Sunday, December 09, 2007

Northanger Abbey by Jane Austen

I asked my graduate workshop, not too long ago, which one author they would read every word of should they be asked to do such a thing, and they each came up with an answer (I gave them ten minutes to think about it) and then, quite unfairly I maintain, asked for mine. I, dilettante that I am, of course had no answer other than the truth which was, well, now I want to read all the authors you just mentioned (they included Twain, Pamuk, Pynchon, Ondaatje...). But later I thought of the obvious answer... Virginia Woolf. Which led me to admit to self that I also wanted to read all of Edith Wharton (I've had a good start) and Jane Austen (also a good start) and the Brontes and maybe George Eliot... which has led to a pretty big nighttable pile.

Anyway, I can see why this isn't exactly the most popular Austen novel. It's very funny but at the expense of all of its characters, including the heroine (who is too much obssessed with the gothic novels of the day). Later Austen learned to be funny at the expense of her secondary characters allowing her heroine (and often a hero such as Darcy or Colonel Brandon) to be noble throughout (despite flaws). This allows readers to simultaneously enjoy a satire of a romance and a romance all in one (the heroine always gets her man). To deliver the very thing that one is satirizing is either very saavy or completely hypocritical. But I fall for it all the same. Its current incarnation seems to be Cormac McCarthy who both critiques killing and delivers it in gory detail (so I'm told; I'm not tough enough to endure say Blood Meridian).


Deb said...

Hi Ayse,

I've noticed in a few blogs that there are very few comments and I wonder how these bloggers ever know that they are being read. So I just wanted to tell you that I've been reading your blog for about a year now (plus a lot of the archived posts) and I can't tell you how much I appreciate what you do here.

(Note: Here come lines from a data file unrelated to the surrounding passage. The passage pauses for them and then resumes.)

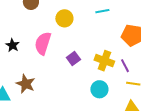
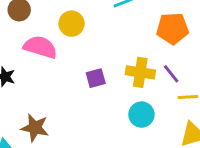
pink semicircle: (43, 43) -> (40, 47), moved, turned 100
purple square: (73, 58) -> (96, 78), turned 32

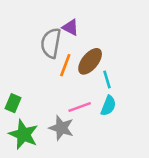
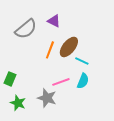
gray semicircle: (51, 43) -> (26, 29), moved, turned -140
cyan line: (107, 80) -> (82, 61), turned -48
green star: (23, 134) -> (18, 103), size x0.7

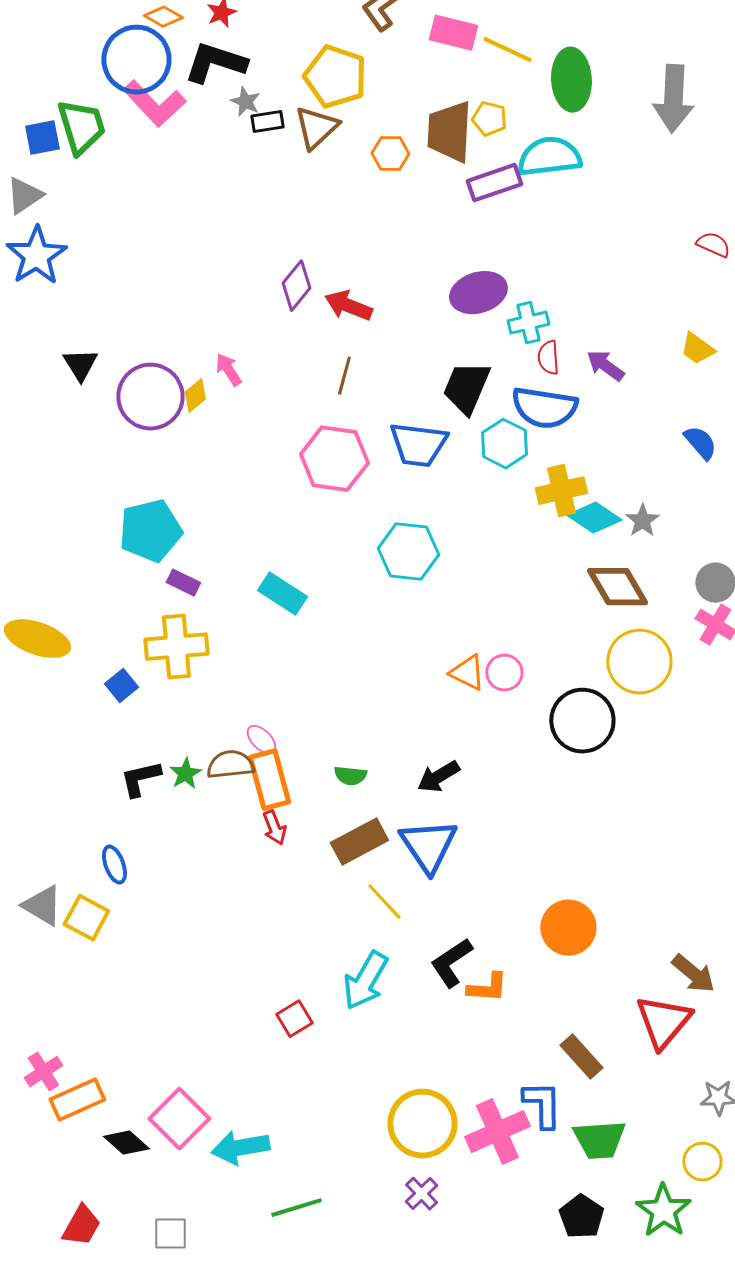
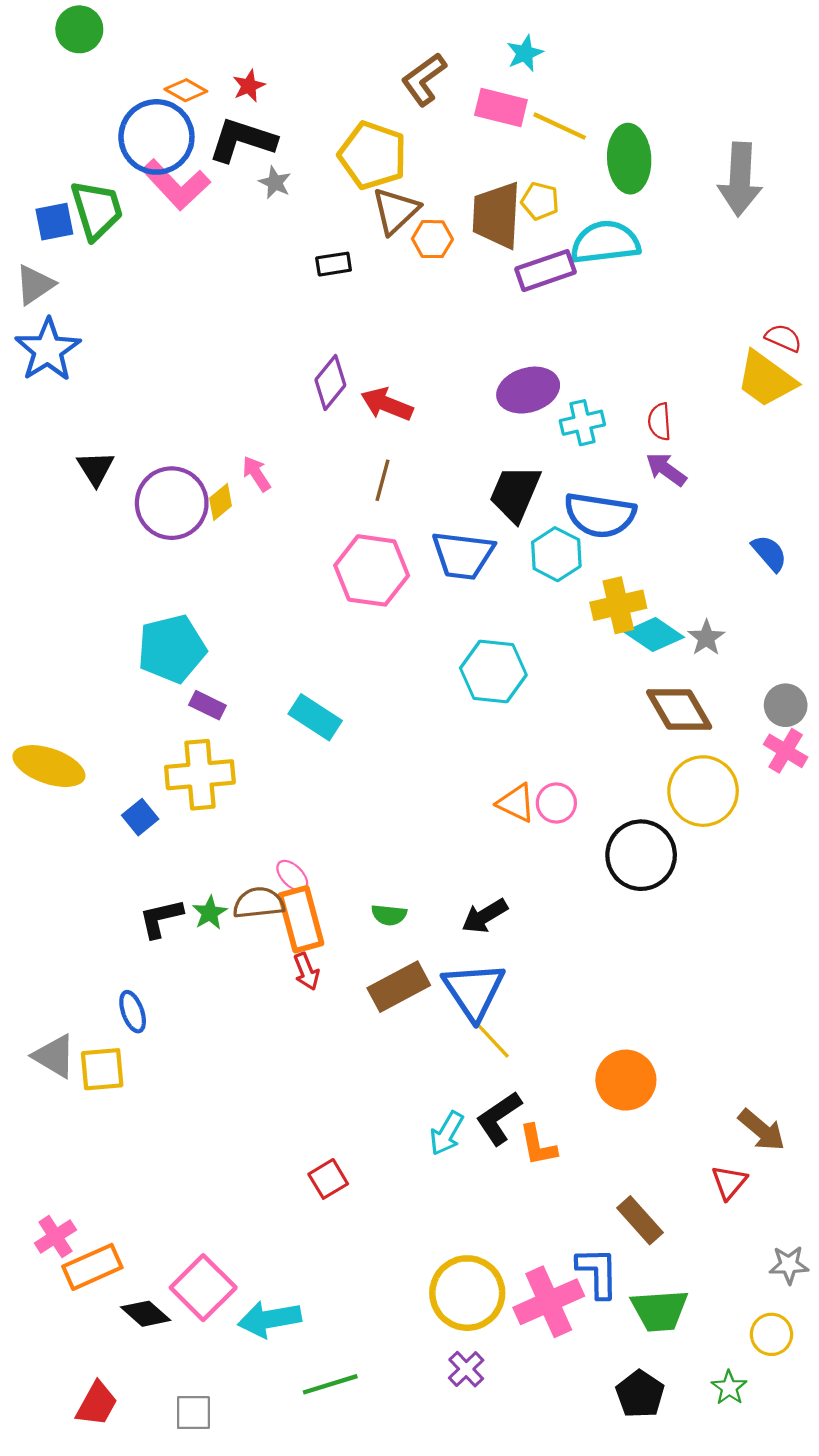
black rectangle: (267, 122) -> (334, 264), moved
brown triangle: (316, 128) -> (396, 211), moved
yellow trapezoid: (697, 349) -> (766, 379), moved, size x1.6
red semicircle: (548, 358) -> (660, 422), moved
cyan hexagon: (408, 552) -> (493, 672), moved
yellow line: (384, 902) -> (491, 1039), moved
yellow square: (86, 918) -> (102, 1069), turned -33
cyan arrow: (365, 981) -> (447, 1133), moved, size x0.7
orange L-shape: (487, 988) -> (538, 1145), turned 75
red triangle: (663, 1022) -> (729, 1182), size x0.6
green star: (663, 1211) -> (729, 1388), size x0.6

I can feel your enthusiasm and love for reading, writing and teaching, and I think your students are very lucky to be in your classes and workshops. It would be worth it to move to Florida, get a bachelor's degree, and start work on a master's, so I could take your class. :)

Anyway, just wanted to thank you and to let you know I'm reading and learning. I'm sure I'm not the only one.

Deb Mallett
Edmonton, Alberta, Canada

Ayse Papatya Bucak said...

That's very kind of you to say; we'd welcome you here in Florida!

Emily said...

P -- Northanger Abbey is actually one of my favorite Austen novels (I'm a sucker for the other less-liked novel, Mansfield Park as well).

I take your points about the novel, and the way that Austen writes, but I suspect that the reason I prefer this one to the other ones is that I'm interested in the literary history that goes along with this novel --the reaction to other novels that the book holds up, for example.

Ayse Papatya Bucak said...

Dr. E: I believe it is also the other Dr. E's favorite. I did like how it was a book about reading and there's that bit where the narrator complains about novels in which the characters never read. I love that (so true!). I haven't read the whole category of gothic novels that she's reacting against so I'm sure I missed a lot. I'm embarrassed to say I would probably enjoy them...will have to get on that.

Emily said...

Gothic novels of the late 18th century are a hoot (okay, many of them). Some of them are actually quite good (in the literary sense). I like Radcliffe particularly.

Others, not so much -- The Monk by Matthew Lewis is one of those that merits consideration when thinking about literary history and popular reading, but is rather, um, melodramatic. It did have an impact on later writers (like Byron and Shelley).

I went through a phase where I was really into gothic novels -- the real kind, not the Anne Rice kind. I also had the great fortune of having a professor include several in an 18th c. novels course.

The Other Dr. E said...

Having been cited on this blog, I'd like to clear up my "favorites" by posting my December 2006 ranking of Jane Austen novels, which I drew up after binge-reading them that winter break:

1) Pride and Prejudice
2) Northanger Abbey
3) Persuasion, tied with Emma
4) Lady Susan, tied with Mansfield Park
5) Sense and Sensibility

No question, P&P wins out over the rest. I thought that after having so many years go by from my previous reading that Elizabeth and Darcy would seem too cheesy for me, but no way. They are by far the best couple out of the group, with lovely sparring dialogue. And Elizabeth definitely outshines all the other heroines-smart and sassy.

Having no literary history to contextualize Northanger Abbey, I think I like the novel because Catharine is similar to Elizabeth in terms of her wittiness but at the same time more silly than Elizabeth... and for that reason, endearing.

And S&S is boooring. My apologies to other readers but really, nothing happens in that novel. Well, at least that's the impression I have a year after reading it!


The judge said...

I don't think Blood Meridian is a critique of killing. Frankly, it's a celebration of it.